One of these local lawmakers, Rick Perry, the Republican Governor of Texas (who received $6,000 from Merck during his 2006 re-election campaign) caused a virtual sh*tstorm earlier this year by issuing an executive order requiring that all sixth grade girls in Texas receive the Gardasil vaccine. This action was later overturned by the state legislature but there are currently 20 other states drafting bills requiring the compulsory cervical vaccination for girls 9-14.

While, in this case, the sh*t mostly flew from the direction of a delusional group of wack-jobs who somehow confused a cervical cancer vaccine with a state-mandated invitation for the young girls of Texas to screw their brains out (how do they get so confused), there were other concerns voiced as well.

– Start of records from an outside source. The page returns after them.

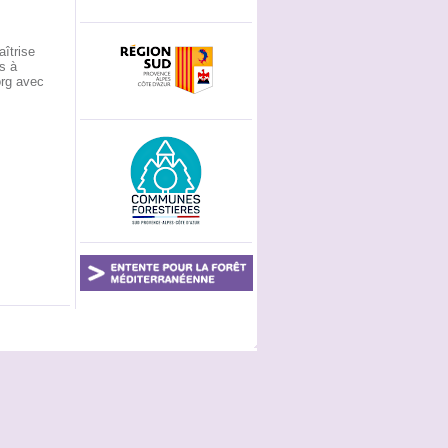
îtrise
s à
org avec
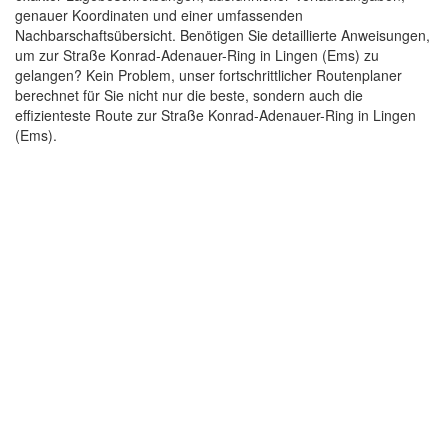
genauer Koordinaten und einer umfassenden
Nachbarschaftsübersicht. Benötigen Sie detaillierte Anweisungen,
um zur Straße Konrad-Adenauer-Ring in Lingen (Ems) zu
gelangen? Kein Problem, unser fortschrittlicher Routenplaner
berechnet für Sie nicht nur die beste, sondern auch die
effizienteste Route zur Straße Konrad-Adenauer-Ring in Lingen
(Ems).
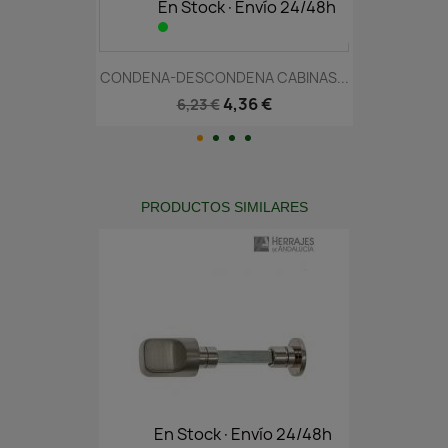
En Stock·Envío 24/48h
CONDENA-DESCONDENA CABINAS...
4,36 €
6,23 €
PRODUCTOS SIMILARES
En Stock·Envío 24/48h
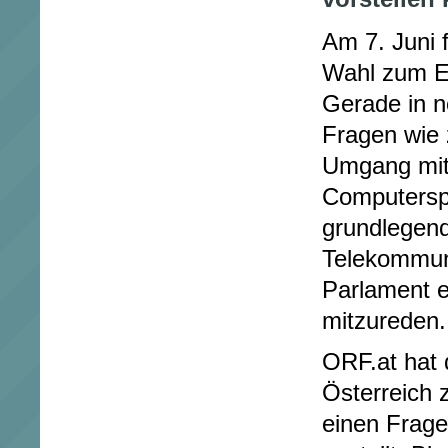
Am 7. Juni f
Wahl zum Eu
Gerade in n
Fragen wie
Umgang mit 
Computersp
grundlegen
Telekommuni
Parlament e
mitzureden.
ORF.at hat d
Österreich 
einen Frag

Some of these are concerns that I share; that big pharmaceuticals, anticipating a windfall of cash, have manipulated the process and exaggerated the necessity of compulsory vaccination. The phenomenal amount of money states are considering spending on this vaccine could be much better spent developing a comprehensive and realistic sexual education programs. Not to mention that Merck has not had enough time to study the long term effects of this vaccine and is using girls as guinea pigs.

I don’t want to come off looking like some kind of reactionary cancer-promoting freak, but when we look at a recent study in The Journal of the American Medical Association showing the rate of HPV 16 and 18, the two types of HPV responsible for most cervical cancer effect respectively only 1.5% and 0.08% of women with HPV, I wonder if a mandatory vaccine is really that urgent or cost effective.

And not to doubt the intentions of Merck’s marketing, um, I mean, ‘educational’ campaign to promote the prevention of cervical cancer, but wouldn’t the approx. $360/vaccination be better spent on educating girls about STI’s, sexual health, or funding of regular OB/GYN visits for all girls from 12 on up? I’m no expert but I’ll bet these sort of preventative efforts prove to be more effective in preventing the spread of all sexually transmitted diseases in the long run.

Yes, I’m a cynic by nature. But in these days of big pharma payola and pseudo moral outrage, I believe that thinking critically about this issue is crucial, especially when it comes to our kids. Before state governments start pouring millions of dollars into the Merck coffers, let’s take a good look at a holistic approach to sexual education and STI prevention.